En réalité, Alger a raison de se tenir à l’écart du processus onusien. Les propos de Staffan de Mistura supposent qu’au lieu de perdre du temps dans de pseudo tables rondes, il serait bien plus utile d’ouvrir des négociations directes, frontales, entre Rabat et Alger. Un face-à-face qui couperait court aux subterfuges et aux échappatoires, mais qui contraindrait surtout le régime algérien à assumer enfin son rôle. Ce sera d’ailleurs le meilleur moyen d’éviter un inexorable cycle d’exposition et d’humiliations à l’avenir.
C’est précisément l’esprit du dernier discours du Trône, où le Mohammed VI a réaffirmé avec force la constance de la politique marocaine: celle de la main tendue. Le 29 juillet 2025, le Souverain a renouvelé son appel à l’Algérie, insistant sur son «attachement inébranlable» à un dialogue direct.
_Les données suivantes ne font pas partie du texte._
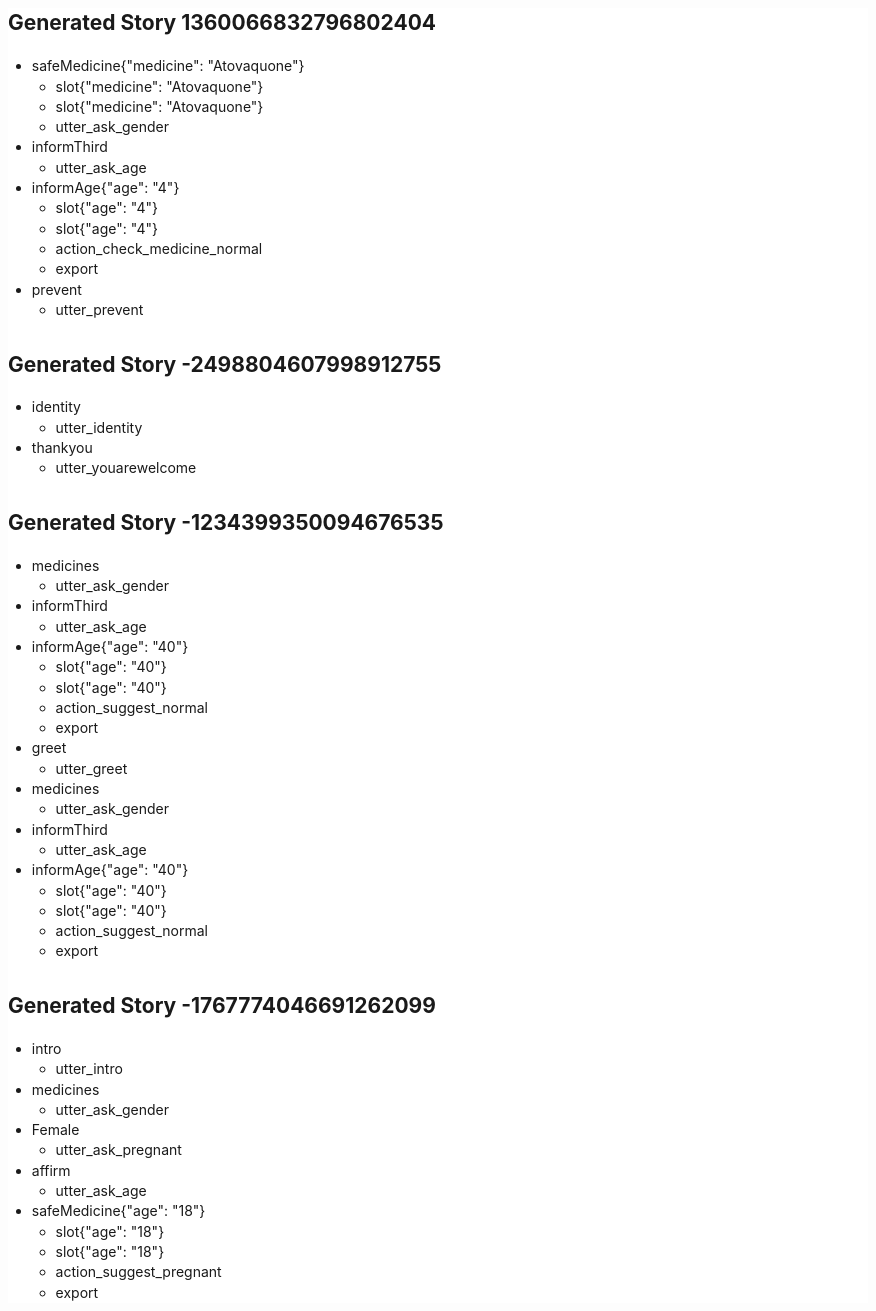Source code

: ## Generated Story 1360066832796802404
* safeMedicine{"medicine": "Atovaquone"}
    - slot{"medicine": "Atovaquone"}
    - slot{"medicine": "Atovaquone"}
    - utter_ask_gender
* informThird
    - utter_ask_age
* informAge{"age": "4"}
    - slot{"age": "4"}
    - slot{"age": "4"}
    - action_check_medicine_normal
    - export
* prevent
    - utter_prevent

## Generated Story -2498804607998912755
* identity
    - utter_identity
* thankyou
    - utter_youarewelcome

## Generated Story -1234399350094676535
* medicines
    - utter_ask_gender
* informThird
    - utter_ask_age
* informAge{"age": "40"}
    - slot{"age": "40"}
    - slot{"age": "40"}
    - action_suggest_normal
    - export
* greet
    - utter_greet
* medicines
    - utter_ask_gender
* informThird
    - utter_ask_age
* informAge{"age": "40"}
    - slot{"age": "40"}
    - slot{"age": "40"}
    - action_suggest_normal
    - export

## Generated Story -1767774046691262099
* intro
    - utter_intro
* medicines
    - utter_ask_gender
* Female
    - utter_ask_pregnant
* affirm
    - utter_ask_age
* safeMedicine{"age": "18"}
    - slot{"age": "18"}
    - slot{"age": "18"}
    - action_suggest_pregnant
    - export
Un dialogue «franc et responsable», «fraternel et sincère», qui seul peut lever les obstacles et tourner définitivement la page du conflit.
Dans son discours, le Roi a certes mis en avant un principe intangible de la diplomatie du Royaume: la défense ferme et sereine de son intégrité territoriale. Mais loin des discours de confrontation, le Souverain s’est félicité de la dynamique internationale croissante autour du plan d’autonomie. Cela n’exclut en rien la recherche d’une sortie honorable. Bien au contraire. Pour le Roi, l’autonomie constitue une motivation supplémentaire pour parvenir à une solution politique digne et pacifique. Une issue «consensuelle», selon ses propres mots, «qui sauve la face à toutes les parties», et dans laquelle «il n’y aura ni vainqueur ni vaincu». Voilà toute la force du réalisme marocain: défendre ses intérêts stratégiques tout en tendant la main à son voisin pour refermer un conflit qui a trop duré. Les voies de compromis existent. Les pistes de rapprochement ne manquent pas. À condition, toutefois, qu’en face, il y ait de véritables interlocuteurs prêts à assumer leurs responsabilités et à dépasser les faux-semblants.